### Parts of the exercise
- A) Translate this sentence from the piece on INSP's John Wayne film festival into Spanish: "You can learn how to access INSP on the channel’s website."
- B) Pick up the piece on INSP's John Wayne film festival after its last sentence and keep writing it.

### Text shown
================================
The second annual “Duke Days of May” stay-at-home film festival kicks off with “Stagecoach.”
Take Two: The folks at INSP are giving us a second dose of The Duke Days of May, their widely watched John Wayne marathon of 2020. This year, their watch-at-home film festival kicks off Friday, April 30, and continues through Memorial Day, May 31.
You can learn how to access INSP on the channel’s website. And you can check out the movie lineup here.
April 30
Stagecoach (1939) — Director John Ford’s must-see masterwork arguably is the first significant western of the talking-pictures era, the paradigm that cast the mold, set the rules, and firmly established the archetypes and conventions for all later movies of its kind. Indeed, it single-handedly revived the genre in 1939 after a long period of box-office doldrums, elevating the western to a new level of critical and popular acceptance. And, not incidentally, it made John Wayne a full-fledged movie star in the lead role of Johnny Ringo, the square-jawed, slow-talking gunfighter who’s willing to hang up his shootin’ irons — who’s even agreeable to mending his ways and settling down on a small farm with a good woman — but not before he settles some unfinished business with the varmints who terminated his loved ones. (8 pm ET)
Angel and the Badman (1947) — Writer-director James Edward Grant’s classic crowd-pleaser showcases Wayne as Quirt Evans, a notorious gunslinger who’s sorely tempted to hang up his shootin’ irons when he falls in love with a lovely young Quaker woman (Gail Russell). Unfortunately, his conversion to non-violence may be short-lived: Two pistol-packing owlhoots from Evans’ past are bound and determined to make sure our hero doesn’t have much of a future. Angel and the Badman was one of several collaborations between Wayne and Grant. Among Grant’s other screenwriting credits: Sands of Iwo Jima, Flying Leathernecks, Hondo, The Alamo, The Comancheros and McLintock! (1 am ET)
================================
### Stored data
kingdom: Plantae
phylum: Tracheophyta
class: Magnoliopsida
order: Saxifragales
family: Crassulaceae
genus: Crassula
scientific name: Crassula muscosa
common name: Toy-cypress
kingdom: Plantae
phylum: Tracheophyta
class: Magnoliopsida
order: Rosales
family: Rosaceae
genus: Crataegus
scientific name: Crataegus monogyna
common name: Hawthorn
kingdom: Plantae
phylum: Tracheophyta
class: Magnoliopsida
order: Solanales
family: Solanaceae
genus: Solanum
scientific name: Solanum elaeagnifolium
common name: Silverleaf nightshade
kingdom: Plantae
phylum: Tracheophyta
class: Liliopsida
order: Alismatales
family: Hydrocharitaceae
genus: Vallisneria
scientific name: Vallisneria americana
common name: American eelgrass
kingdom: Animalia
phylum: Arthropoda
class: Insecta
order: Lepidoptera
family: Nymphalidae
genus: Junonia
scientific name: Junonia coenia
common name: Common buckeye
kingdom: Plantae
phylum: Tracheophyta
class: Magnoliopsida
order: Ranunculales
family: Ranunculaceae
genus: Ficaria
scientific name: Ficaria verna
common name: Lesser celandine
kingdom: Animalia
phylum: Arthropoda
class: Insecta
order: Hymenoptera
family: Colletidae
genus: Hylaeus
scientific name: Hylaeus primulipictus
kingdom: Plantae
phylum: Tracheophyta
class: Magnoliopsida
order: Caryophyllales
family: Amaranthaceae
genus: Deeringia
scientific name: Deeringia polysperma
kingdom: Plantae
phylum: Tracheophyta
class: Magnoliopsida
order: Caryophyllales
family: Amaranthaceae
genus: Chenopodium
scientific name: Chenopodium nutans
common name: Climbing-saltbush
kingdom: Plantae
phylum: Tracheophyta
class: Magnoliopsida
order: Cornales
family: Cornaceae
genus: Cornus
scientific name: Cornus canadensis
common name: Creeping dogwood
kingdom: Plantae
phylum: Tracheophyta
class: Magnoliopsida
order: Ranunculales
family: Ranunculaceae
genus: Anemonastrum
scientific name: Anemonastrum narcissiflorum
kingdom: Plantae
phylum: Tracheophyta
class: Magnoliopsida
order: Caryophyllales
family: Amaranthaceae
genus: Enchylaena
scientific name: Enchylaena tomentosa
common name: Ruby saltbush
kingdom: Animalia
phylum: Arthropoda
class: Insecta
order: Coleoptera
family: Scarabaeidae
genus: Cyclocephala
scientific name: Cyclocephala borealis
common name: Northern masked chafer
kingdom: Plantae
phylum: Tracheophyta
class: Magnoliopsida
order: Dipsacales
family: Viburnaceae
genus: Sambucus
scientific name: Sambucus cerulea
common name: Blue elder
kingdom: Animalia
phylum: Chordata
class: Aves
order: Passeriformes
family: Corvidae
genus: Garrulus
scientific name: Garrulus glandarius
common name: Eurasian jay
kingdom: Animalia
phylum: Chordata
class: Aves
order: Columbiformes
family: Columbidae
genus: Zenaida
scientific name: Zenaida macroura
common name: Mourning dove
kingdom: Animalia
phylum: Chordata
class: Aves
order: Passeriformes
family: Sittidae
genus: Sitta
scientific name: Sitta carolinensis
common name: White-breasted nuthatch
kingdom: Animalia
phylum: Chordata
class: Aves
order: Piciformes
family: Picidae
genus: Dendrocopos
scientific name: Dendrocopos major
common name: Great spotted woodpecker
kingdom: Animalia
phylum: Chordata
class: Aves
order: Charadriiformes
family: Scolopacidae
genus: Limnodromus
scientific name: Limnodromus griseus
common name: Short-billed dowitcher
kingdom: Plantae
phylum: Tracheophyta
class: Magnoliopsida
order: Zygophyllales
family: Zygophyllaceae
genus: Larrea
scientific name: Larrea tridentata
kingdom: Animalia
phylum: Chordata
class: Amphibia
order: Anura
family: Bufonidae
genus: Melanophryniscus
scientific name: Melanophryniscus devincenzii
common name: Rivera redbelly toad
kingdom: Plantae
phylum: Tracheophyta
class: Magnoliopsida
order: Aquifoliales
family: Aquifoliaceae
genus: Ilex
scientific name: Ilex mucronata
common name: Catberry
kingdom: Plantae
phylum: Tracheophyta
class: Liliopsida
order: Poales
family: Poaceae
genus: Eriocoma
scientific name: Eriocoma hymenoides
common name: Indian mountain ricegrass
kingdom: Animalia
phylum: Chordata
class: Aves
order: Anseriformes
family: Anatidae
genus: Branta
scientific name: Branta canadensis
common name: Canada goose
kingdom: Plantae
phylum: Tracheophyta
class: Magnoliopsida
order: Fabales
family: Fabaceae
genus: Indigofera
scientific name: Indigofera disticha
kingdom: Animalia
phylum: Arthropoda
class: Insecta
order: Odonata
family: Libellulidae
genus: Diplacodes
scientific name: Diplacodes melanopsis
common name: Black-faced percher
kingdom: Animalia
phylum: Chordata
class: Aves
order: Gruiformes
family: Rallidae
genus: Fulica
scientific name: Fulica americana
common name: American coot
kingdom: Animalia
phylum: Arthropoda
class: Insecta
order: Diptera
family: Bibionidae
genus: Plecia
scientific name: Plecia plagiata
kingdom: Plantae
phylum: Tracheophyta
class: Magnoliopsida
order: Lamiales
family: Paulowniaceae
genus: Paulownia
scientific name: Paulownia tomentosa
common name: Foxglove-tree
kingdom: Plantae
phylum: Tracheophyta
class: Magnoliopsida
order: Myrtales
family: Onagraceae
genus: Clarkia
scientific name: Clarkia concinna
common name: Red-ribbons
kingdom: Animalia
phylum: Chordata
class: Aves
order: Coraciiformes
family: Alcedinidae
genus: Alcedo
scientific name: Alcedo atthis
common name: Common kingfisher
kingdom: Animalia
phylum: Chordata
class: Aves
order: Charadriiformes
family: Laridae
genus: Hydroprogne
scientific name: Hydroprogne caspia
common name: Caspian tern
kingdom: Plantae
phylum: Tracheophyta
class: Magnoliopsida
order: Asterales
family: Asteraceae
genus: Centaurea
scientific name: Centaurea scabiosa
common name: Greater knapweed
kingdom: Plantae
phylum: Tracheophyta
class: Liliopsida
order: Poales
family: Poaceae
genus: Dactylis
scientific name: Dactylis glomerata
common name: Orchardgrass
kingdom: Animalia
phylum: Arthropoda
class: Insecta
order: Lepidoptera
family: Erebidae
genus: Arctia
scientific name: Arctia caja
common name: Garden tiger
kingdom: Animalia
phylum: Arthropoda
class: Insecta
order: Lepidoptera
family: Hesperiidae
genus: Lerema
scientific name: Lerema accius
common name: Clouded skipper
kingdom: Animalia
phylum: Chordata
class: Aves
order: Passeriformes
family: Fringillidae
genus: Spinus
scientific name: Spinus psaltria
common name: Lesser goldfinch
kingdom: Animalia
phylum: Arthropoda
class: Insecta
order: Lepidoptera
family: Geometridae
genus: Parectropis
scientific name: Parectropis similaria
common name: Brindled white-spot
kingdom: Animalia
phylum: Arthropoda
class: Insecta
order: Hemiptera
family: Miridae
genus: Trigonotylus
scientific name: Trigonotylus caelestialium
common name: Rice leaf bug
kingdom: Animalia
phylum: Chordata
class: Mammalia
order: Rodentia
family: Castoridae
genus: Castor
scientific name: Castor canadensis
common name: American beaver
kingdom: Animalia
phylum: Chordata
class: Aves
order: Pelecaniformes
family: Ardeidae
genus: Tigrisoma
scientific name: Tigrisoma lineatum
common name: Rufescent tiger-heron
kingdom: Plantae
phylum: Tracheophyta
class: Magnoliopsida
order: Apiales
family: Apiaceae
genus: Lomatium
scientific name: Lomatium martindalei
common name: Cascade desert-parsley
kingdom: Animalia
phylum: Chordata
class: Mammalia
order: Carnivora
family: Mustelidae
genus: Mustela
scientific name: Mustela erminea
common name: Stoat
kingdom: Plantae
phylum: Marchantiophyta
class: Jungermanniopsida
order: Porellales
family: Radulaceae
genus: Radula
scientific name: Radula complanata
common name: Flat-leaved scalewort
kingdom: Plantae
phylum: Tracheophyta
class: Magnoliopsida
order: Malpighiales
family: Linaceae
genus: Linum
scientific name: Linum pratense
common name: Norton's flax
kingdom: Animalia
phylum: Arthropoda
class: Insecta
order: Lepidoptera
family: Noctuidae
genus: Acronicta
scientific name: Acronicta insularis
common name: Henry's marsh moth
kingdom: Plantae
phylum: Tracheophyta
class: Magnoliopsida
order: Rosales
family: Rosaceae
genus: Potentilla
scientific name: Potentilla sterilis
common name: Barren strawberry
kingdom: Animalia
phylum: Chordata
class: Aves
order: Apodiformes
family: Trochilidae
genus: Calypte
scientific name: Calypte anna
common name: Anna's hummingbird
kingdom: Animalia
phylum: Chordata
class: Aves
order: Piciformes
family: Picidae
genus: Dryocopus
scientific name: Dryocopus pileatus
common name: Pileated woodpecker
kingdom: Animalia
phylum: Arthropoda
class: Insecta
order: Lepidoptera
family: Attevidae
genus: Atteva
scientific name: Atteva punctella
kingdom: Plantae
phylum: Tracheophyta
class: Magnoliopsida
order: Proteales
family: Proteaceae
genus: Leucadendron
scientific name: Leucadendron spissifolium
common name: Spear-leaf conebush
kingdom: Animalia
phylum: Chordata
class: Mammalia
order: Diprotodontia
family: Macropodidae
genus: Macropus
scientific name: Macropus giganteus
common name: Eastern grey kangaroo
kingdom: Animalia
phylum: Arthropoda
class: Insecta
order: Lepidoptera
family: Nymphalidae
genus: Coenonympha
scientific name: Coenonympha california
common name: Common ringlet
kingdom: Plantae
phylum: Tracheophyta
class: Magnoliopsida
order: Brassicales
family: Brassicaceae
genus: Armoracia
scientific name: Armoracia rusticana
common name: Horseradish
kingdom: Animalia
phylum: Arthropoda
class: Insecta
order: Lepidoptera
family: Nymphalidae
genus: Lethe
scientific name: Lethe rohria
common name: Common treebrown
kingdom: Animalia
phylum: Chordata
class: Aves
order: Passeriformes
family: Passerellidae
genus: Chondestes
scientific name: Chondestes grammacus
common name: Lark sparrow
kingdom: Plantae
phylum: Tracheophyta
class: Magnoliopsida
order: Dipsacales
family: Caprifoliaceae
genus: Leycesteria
================================
### Task answers
- A) Puede informarse sobre cómo acceder a INSP en el sitio web del canal.

- B)
May 1
Big Jake (1971) — When we asked Ethan Wayne back in 2007 to name his favorite among his famous father’s movies, he didn’t hesitate: “For me,” he said, “it’s Big Jake, just because I was in it, my brother [Patrick Wayne] was in it, my other brother [Michael Wayne] produced it — and it gave me a chance to work with my dad.” Ethan played The Duke’s kidnapped grandson in the western drama, a gritty action flick directed by George Sherman that also featured Maureen O’Hara, Wayne’s longtime friend and frequent co-star, in a supporting role. “The crew that was on that movie, from the stuntmen and the caterers, they were all guys I grew up with,” Ethan Wayne recalled. “They were like my uncles. And the best thing about it was, I wasn’t there for just three weeks out of the filming — I was there for the entire filming. And it was the most fun a kid could have.” (8 pm ET)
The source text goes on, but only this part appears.